Identifiers = new Identifiers
{
Sections = new List<Section>
{
new Section { StartPattern = "BEGIN PRIVATE", EndPattern = "END PRIVATE" }
}
}
| Property | JSON key | Default | Description |
|---|---|---|---|
StartPattern |
startPattern |
null |
Regex marking the start of the section. |
EndPattern |
endPattern |
null |
Regex marking the end of the section. |
The strategies list key is sectionFilterStrategies. The JSON key for the list itself on Identifiers is sections.

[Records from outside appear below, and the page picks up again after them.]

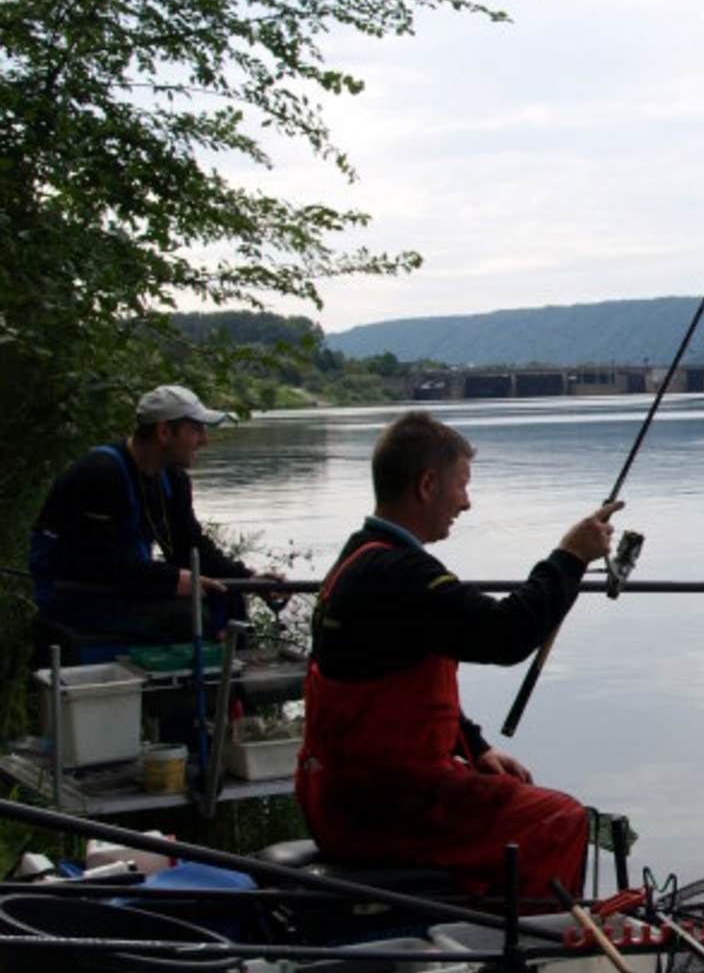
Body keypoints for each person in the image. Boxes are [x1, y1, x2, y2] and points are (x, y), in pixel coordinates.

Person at [296, 410, 622, 901]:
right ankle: (532, 961)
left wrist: (475, 746)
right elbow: (504, 635)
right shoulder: (399, 575)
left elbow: (396, 696)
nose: (466, 503)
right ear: (427, 485)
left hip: (342, 796)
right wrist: (570, 557)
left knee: (511, 798)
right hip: (384, 807)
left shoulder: (360, 558)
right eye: (461, 486)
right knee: (559, 820)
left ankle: (478, 927)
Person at [29, 384, 262, 650]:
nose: (204, 440)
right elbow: (101, 563)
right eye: (196, 430)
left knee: (229, 598)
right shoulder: (101, 474)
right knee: (190, 618)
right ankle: (195, 687)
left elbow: (188, 545)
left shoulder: (173, 479)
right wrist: (172, 581)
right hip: (74, 594)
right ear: (164, 432)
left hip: (123, 585)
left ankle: (231, 687)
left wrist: (248, 578)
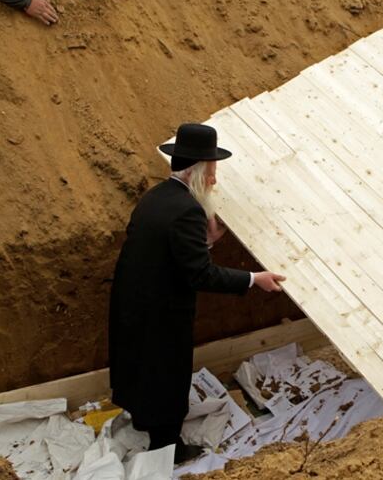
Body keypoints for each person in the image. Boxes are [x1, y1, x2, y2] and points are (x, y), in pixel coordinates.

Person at [108, 123, 286, 463]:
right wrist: (254, 278)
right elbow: (199, 274)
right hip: (162, 314)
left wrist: (205, 242)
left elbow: (170, 252)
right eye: (213, 172)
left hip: (134, 306)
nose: (215, 180)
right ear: (198, 172)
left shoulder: (156, 198)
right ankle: (167, 451)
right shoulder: (188, 210)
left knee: (142, 371)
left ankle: (148, 423)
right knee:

Enabling Multiple Identifiers
Any combination of identifiers can be enabled in a single policy:
var policy = new Policy
{
Name = "comprehensive",
Identifiers = new Identifiers
{
Ssn = new Ssn(),
CreditCard = new CreditCard(),
EmailAddress = new EmailAddress(),
PhoneNumber = new PhoneNumber(),
IpAddress = new IpAddress(),
Url = new Url(),
Date = new Date()
}
};
When spans from different identifier types overlap, the longest span wins; ties are broken by higher confidence, then higher priority, then earlier position. Set a Priority on an identifier to influence the outcome.